La plupart des ordres, même de moins extraordinaires que celui-là, sont toujours accueillis de la sorte… avant d’être exécutés.

– Le rapport ordonne aussi, dit l’homme-lettres, de tailler les barbes. Et les douilles, à la tondeuse, rasoche!

– Ta bouche, mon gros! dit Barque, dont le toupet est directement menacé par cette consigne. Tu m’as pas ar’gardé. Tu peux t’mettre la tringle.

– Tu m’dis ça à moi. Fais-le ou fais-le pas. J’m’en fous pas mal.

A côté des nouvelles positives, écrites, il y en a de plus amples, mais aussi plus incertaines et plus fantaisistes: la division serait relevée pour aller soit au repos – mais au vrai repos, pendant six semaines – soit au Maroc, et peut-être en Egypte.

– Eh… Oh!.. Ah!..

Ils écoutent. Ils se laissent tenter par le prestige du nouveau, du merveilleux.

Quelqu’un cependant demande au vaguemestre:

– Qui t’a dit ça?

Il indique ses sources:

– L’adjudant commandant le détachement de territoriaux qui fait les corvées au Q. G. du C. A.

– Au quoi?

– Au quartier général du corps d’armée… Et y a pas que lui qui le dit. Y a, tu sais bien, l’client dont je ne sais plus le nom: celui qui ressemble à Galle et qui n’est pas Galle. Il a je n’sais plus qui dans sa famille qui est je n’sais plus quoi. Comme ça, il est renseigné.

– Et alors?

Ils sont là, en cercle, le regard affamé, autour du raconteur d’histoires.

– En Egypte, tu dis, nous irions?.. J’connais pas. J’sais qu’y avait des Pharaons du temps où j’étais gosse et que j’allais à l’école. Mais depuis!..

– En Egypte…

L’idée s’ancre insensiblement dans les cervelles.

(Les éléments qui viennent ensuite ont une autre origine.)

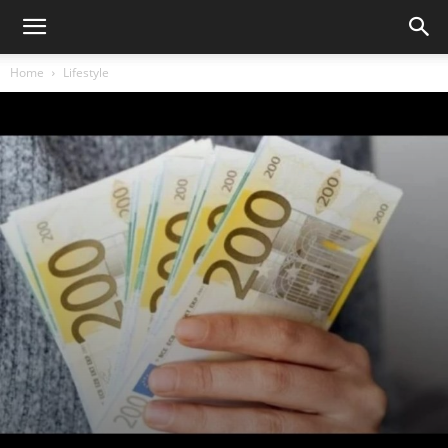
Home
Lifestyle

– Ah non, dit Blaire, parce que j’ai l’mal de mer… Et, après tout, ça n’dure pas, l’mal de mer… Oui, mais que dirait la patronne?

– Que veux-tu? elle s’y fera! On verra des nègres et des grands oiseaux plein les rues, comme on voit chez nous des moiniaux.

– Mais ne devait-on pas aller en Alsace?

– Si, dit le vaguemestre. Y en a qui le croient au Trésor.

– Ça m’irait assez…

…Mais le bon sens et l’expérience acquise reprennent le dessus et chassent le rêve. On a affirmé si souvent qu’on allait partir au loin, et si souvent on l’a cru, et si souvent on a déchanté! Aussi c’est comme si, à un moment donné, on se réveillait.

– Tout ça, c’est des bobards. On nous l’a trop fait. Attends avant de croire – et t’en fais pas une miette.

Ils regagnent leur coin, quelques-uns par-ci par-là ont à la main le fardeau léger et important d’une lettre.